Introduction
Parsing, syntax analysis, or syntactic analysis is the process of analysing a string of symbols, either in natural language, computer languages or data structures, conforming to the rules of a formal grammar. The term parsing comes from Latin pars (orationis), meaning part (of speech). In this example Java Code from a Java Source file is used. You will see that we will be able to recognize parts of the code and store them in variables.

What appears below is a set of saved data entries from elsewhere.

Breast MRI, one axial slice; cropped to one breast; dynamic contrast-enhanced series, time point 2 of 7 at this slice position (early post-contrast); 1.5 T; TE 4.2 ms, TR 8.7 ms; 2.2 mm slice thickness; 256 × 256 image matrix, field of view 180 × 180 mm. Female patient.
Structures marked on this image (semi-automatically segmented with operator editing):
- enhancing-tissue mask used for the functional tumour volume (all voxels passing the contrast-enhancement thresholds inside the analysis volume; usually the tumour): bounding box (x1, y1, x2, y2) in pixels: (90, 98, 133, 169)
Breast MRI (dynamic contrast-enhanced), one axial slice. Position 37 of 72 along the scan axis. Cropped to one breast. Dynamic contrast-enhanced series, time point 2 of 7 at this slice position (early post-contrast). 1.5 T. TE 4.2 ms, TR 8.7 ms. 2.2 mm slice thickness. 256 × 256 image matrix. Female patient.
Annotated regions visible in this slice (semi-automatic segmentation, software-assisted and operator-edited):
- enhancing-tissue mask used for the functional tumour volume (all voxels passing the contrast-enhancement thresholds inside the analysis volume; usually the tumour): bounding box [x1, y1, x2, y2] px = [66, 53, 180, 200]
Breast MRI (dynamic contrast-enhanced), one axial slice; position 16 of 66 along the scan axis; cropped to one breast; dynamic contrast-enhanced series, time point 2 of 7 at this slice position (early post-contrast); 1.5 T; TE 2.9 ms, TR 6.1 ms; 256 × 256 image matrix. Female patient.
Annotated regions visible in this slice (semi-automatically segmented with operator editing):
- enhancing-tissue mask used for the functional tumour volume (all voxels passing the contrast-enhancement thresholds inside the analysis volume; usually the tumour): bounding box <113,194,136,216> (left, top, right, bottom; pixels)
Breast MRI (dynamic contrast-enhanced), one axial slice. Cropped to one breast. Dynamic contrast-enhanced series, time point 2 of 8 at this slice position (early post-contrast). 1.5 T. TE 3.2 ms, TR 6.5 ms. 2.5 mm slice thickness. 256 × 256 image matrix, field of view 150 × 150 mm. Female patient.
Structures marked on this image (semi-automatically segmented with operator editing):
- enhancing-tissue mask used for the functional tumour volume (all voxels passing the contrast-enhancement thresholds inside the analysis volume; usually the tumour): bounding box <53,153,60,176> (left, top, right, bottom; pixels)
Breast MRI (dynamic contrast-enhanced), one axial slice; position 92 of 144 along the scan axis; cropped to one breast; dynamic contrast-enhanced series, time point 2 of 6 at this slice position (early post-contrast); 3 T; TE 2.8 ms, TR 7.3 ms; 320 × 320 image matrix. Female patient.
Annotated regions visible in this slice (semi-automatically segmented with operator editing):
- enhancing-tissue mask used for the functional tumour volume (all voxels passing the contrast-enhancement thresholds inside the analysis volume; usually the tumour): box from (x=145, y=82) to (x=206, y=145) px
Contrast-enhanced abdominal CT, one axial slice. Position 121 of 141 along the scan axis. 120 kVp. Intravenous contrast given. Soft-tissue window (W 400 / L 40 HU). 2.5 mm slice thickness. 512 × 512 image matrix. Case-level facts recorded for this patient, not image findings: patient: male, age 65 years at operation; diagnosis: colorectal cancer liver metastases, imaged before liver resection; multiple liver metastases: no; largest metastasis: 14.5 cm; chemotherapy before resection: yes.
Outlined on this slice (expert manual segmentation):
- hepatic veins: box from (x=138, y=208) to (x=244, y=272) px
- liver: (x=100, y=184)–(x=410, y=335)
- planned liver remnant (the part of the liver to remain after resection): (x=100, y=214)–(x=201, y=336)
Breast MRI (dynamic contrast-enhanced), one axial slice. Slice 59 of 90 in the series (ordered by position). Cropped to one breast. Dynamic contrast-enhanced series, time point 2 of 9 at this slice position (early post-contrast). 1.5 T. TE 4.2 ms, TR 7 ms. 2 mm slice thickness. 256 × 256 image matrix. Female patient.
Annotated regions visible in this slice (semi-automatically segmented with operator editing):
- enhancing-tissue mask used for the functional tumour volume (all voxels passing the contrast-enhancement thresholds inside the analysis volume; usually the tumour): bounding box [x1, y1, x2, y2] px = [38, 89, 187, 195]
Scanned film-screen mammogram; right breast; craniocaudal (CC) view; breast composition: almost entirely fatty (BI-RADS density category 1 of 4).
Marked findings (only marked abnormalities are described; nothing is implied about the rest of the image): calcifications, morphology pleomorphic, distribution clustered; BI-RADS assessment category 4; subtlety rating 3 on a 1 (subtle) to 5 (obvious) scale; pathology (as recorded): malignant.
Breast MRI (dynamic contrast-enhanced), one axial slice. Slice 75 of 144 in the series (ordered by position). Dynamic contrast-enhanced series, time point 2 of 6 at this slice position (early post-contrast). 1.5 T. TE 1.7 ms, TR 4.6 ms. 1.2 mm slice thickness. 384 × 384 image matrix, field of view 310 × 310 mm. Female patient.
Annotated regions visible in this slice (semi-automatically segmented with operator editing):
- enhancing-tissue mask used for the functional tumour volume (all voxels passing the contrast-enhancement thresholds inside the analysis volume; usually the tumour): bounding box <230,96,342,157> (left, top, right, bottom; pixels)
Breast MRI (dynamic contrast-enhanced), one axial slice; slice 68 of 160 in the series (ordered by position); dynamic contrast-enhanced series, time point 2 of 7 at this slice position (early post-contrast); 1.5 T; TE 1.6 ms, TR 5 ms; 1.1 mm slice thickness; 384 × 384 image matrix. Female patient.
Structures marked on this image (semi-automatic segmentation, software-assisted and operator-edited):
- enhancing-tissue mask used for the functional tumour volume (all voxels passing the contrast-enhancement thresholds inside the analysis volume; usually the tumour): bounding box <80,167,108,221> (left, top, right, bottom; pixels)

We use the StreamTokenizer class to parse the text into “tokens”, allowing the tokens to be read one at a time. The parsing process is controlled by a table and a number of flags that can be set to various states. The stream tokenizer can recognize identifiers, numbers, quoted strings, and various comment styles.
The example below shows how this can be done. The input is a Java file.:
try {
// Create the tokenizer to read from a file
FileReader rd = new FileReader("filename.java");
StreamTokenizer st = new StreamTokenizer(rd);
// Prepare the tokenizer for Java-style
// tokenizing rules
st.parseNumbers();
st.wordChars('_', '_');
st.eolIsSignificant(true);
// If whitespace is not to be discarded, make
// this call
st.ordinaryChars(0, ' ');
// These calls caused comments to be
// discarded
st.slashSlashComments(true);
st.slashStarComments(true);
// Parse the file
int token = st.nextToken();
while (token != StreamTokenizer.TT_EOF) {
token = st.nextToken();
switch (token) {
case StreamTokenizer.TT_NUMBER:
// A number was found; the value is
// in nval
double num = st.nval;
break;
case StreamTokenizer.TT_WORD:
// A word was found; the value is in
// sval
String word = st.sval;
break;
case '"':
// A double-quoted string was found;
// sval contains the contents
String dquoteVal = st.sval;
break;
case ''':
// A single-quoted string was found;
// sval contains the contents
String squoteVal = st.sval;
break;
case StreamTokenizer.TT_EOL:
// End of line character found
break;
case StreamTokenizer.TT_EOF:
// End of file has been reached
break;
default:
// A regular character was found; the
// value is the token itself
char ch = (char)st.ttype;
break;
}
}
rd.close();
} catch (IOException e) {
}